We hustle him into his room but he doesn’t seem to notice his surroundings. His body has gone slack. I hear the word Santa Simona, a new saint for me. I maneuver him to the cot and keep him pinned down while Maria checks ou
t a rusty medicine cabinet.
He looks up at me. “You drive Doña Maria where she goes?”
“If she wants me to, sure.”
“Eduardo, go to sleep. I’m giving you something to help.” She has water and a blue pill ready.

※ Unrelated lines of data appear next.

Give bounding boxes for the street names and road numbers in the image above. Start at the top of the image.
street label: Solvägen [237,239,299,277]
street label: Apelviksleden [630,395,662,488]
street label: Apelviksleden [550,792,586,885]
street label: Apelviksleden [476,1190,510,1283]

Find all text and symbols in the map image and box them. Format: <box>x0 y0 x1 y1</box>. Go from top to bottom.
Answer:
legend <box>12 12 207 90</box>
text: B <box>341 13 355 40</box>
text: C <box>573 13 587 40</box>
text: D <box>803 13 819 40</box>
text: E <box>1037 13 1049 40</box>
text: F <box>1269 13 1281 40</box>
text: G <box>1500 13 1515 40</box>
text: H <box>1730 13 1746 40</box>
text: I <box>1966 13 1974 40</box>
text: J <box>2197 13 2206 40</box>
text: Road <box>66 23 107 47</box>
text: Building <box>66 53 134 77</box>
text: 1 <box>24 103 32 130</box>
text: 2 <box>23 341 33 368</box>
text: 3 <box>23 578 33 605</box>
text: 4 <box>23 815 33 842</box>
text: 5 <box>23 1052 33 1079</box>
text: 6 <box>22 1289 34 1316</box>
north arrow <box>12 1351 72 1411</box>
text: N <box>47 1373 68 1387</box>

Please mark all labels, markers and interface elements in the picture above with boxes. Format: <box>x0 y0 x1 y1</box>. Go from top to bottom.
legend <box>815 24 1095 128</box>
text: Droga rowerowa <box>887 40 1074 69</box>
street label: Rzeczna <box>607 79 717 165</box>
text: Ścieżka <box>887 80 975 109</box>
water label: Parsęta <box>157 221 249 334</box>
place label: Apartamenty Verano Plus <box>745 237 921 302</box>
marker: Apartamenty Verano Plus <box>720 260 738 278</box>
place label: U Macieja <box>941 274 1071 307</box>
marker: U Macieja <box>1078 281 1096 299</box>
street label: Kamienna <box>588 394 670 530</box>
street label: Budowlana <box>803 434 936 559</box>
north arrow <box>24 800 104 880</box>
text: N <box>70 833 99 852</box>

While she hovers over him, I check out his room. It’s automatic with me. There are crates under the bed. There’s a table covered with oilcloth. The oilcloth is cracked and grimy. A chair by the table is a catchall for clothes, shorts, even a bowl of fruit. Guavas. Eduardo could have snuck in caviar, imported cheeses, Godiva candies, but it’s guavas he’s chosen to stash for siesta hour hunger pains. The walls are hung with icons of saints. Posters of stars I’d never have heard of if I hadn’t been forced to drop out. Baby-faced men and women. The women are sensual in an old-fashioned, Latin way, with red curvy lips, big breasts and tiny waists. Like Maria. Quite a few are unconvincing blondes, in that brassy Latin way. The men have greater range. Some are young versions of Fernando Lamas, some are in fatigues and boots, striking Robin Hood poses. The handsomest is dressed as a guerrilla with all the right accessories: beret, black boots, bandolier. Maybe he’d played Che Guevara in some B-budget Argentine melodrama.
“What’s in the crates?” I ask Maria.
“I respect people’s privacy,” she says. “Even a servant’s.” She pushes me roughly toward the door. “So should you.”
* * *
The daylight seems too bright on the patio. The bashed shells are on the tiles. Ants have already discovered the flattened meat of ocean crabs, the blistered bodies of clumsy toads.
Maria tells me to set the table. Every day we use a lace cloth, heavy silverware, roses in a vase. Every day we drink champagne. Some mornings the Ransomes start on the champagne with breakfast. Bud owns an air-taxi service and flies in cases of Épernay, caviar, any damned thing his friends desire.
She comes out with a tray. Two plates, two fluted glasses, chèvre cheese on a bit of glossy banana leaf, water biscuits. “I’m afraid this will have to do. Anyway, you said you weren’t hungry.”